Still, on a few occasions, she could be spotted looking somewhat forlorn as her teammates took the field. Some athletes might push to rush their recovery and rehabilitation for a major surgery, but that wasn’t happening for van den Burg – especially given that her father, Brian, is a doctor of internal medicine.
“Everyone said no,” she said dryly.
Serving as a kind of salve on the disappointment has been van den Burg’s other passion pursuit: music. For the past 13 years, she has played classical guitar with the Pasadena Conservatory of Music, where she gave her senior recital last month. Her younger brother, Kenji, also plays guitar with the PCM.
Although beginning music classes came at the strong suggestion of her mother, Jen, van den Burg said she truly enjoys certain aspects of taking a guitar in hand.

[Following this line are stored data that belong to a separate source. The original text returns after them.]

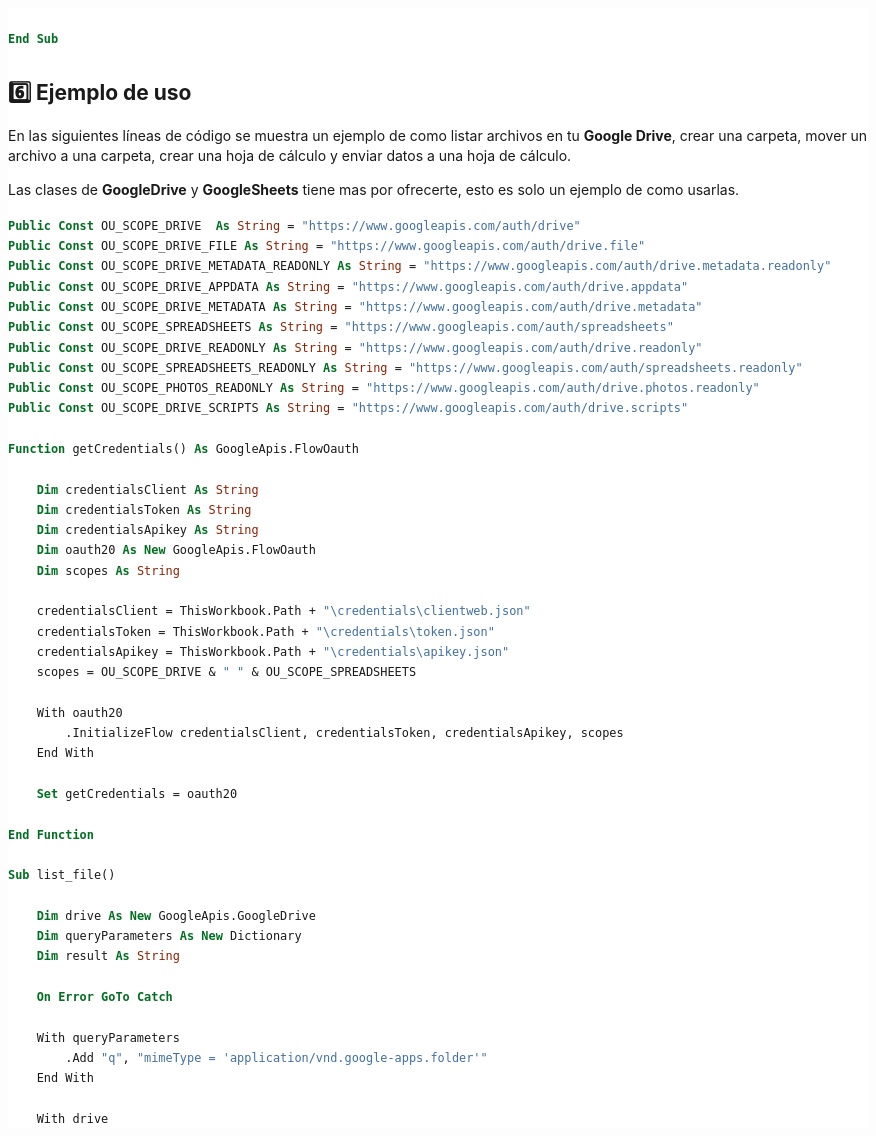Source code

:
 ```vb
    
End Sub
```


## 6️⃣ Ejemplo de uso

En las siguientes líneas de código se muestra un ejemplo de como listar archivos en tu **Google Drive**,
crear una carpeta, mover un archivo a una carpeta, crear una hoja de cálculo y enviar datos a una hoja de cálculo.

Las clases de **GoogleDrive** y **GoogleSheets** tiene mas por ofrecerte, esto es solo un ejemplo de como usarlas.

```vb
Public Const OU_SCOPE_DRIVE  As String = "https://www.googleapis.com/auth/drive"
Public Const OU_SCOPE_DRIVE_FILE As String = "https://www.googleapis.com/auth/drive.file"
Public Const OU_SCOPE_DRIVE_METADATA_READONLY As String = "https://www.googleapis.com/auth/drive.metadata.readonly"
Public Const OU_SCOPE_DRIVE_APPDATA As String = "https://www.googleapis.com/auth/drive.appdata"
Public Const OU_SCOPE_DRIVE_METADATA As String = "https://www.googleapis.com/auth/drive.metadata"
Public Const OU_SCOPE_SPREADSHEETS As String = "https://www.googleapis.com/auth/spreadsheets"
Public Const OU_SCOPE_DRIVE_READONLY As String = "https://www.googleapis.com/auth/drive.readonly"
Public Const OU_SCOPE_SPREADSHEETS_READONLY As String = "https://www.googleapis.com/auth/spreadsheets.readonly"
Public Const OU_SCOPE_PHOTOS_READONLY As String = "https://www.googleapis.com/auth/drive.photos.readonly"
Public Const OU_SCOPE_DRIVE_SCRIPTS As String = "https://www.googleapis.com/auth/drive.scripts"

Function getCredentials() As GoogleApis.FlowOauth
     
    Dim credentialsClient As String
    Dim credentialsToken As String
    Dim credentialsApikey As String
    Dim oauth20 As New GoogleApis.FlowOauth
    Dim scopes As String
     
    credentialsClient = ThisWorkbook.Path + "\credentials\clientweb.json"
    credentialsToken = ThisWorkbook.Path + "\credentials\token.json"
    credentialsApikey = ThisWorkbook.Path + "\credentials\apikey.json"
    scopes = OU_SCOPE_DRIVE & " " & OU_SCOPE_SPREADSHEETS
    
    With oauth20
        .InitializeFlow credentialsClient, credentialsToken, credentialsApikey, scopes
    End With
    
    Set getCredentials = oauth20
    
End Function

Sub list_file()
    
    Dim drive As New GoogleApis.GoogleDrive
    Dim queryParameters As New Dictionary
    Dim result As String
    
    On Error GoTo Catch
    
    With queryParameters
        .Add "q", "mimeType = 'application/vnd.google-apps.folder'"
    End With
    
    With drive
```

“I like to play faster pieces that have a lot of scales and arpeggios, a lot of moving notes,” she said.

In the midst of finals and the excitement of graduating, Marley still had to focus on her senior recital at the Pasadena Conservatory of Music in May.
“With guitar, young students are more likely to continue as an adult,” Jen reasoned. “She was always pretty good about playing and practicing on her own, and the teacher is fun. She’s been playing guitar for so long that she doesn’t get nervous when performing.”
This month, Marley completed her high school studies with a sparkling 4.7 grade point average and earning an International Baccalaureate Diploma. Developed in Switzerland in the 1960s, the program is recognized in more than 140 countries around the world and is renowned for preparing students for top university admission.
Before her next big chapter opens, she’ll be busy this summer working at a counselor at the famed Tom Sawyer Camps, a nearly 100-year-old program of outdoor activities held each year in the Hahamongna Watershed north of Pasadena.
There’s also some baking to be done. Marley is an avid baker, with sourdough bread as her speciality. The starter that lives in her fridge at home is known around the house as “her baby,” according to Jen.
When the fall rolls around, she’ll find herself at UC San Diego, where she plans to major in cinematography. She cited the recent iterations of Batman as being among her favorite movies.
Like most things around her, the prospect of leaving home doesn’t seem to faze her. While her parents both have family ties to Hawaii, Marley said from the out-set, she wanted to stay in state.
“The one thing I most need to watch out for is procrastination,” she said of going away to college.
Like the loaves of dough at home, life for Marley is most certainly on the rise.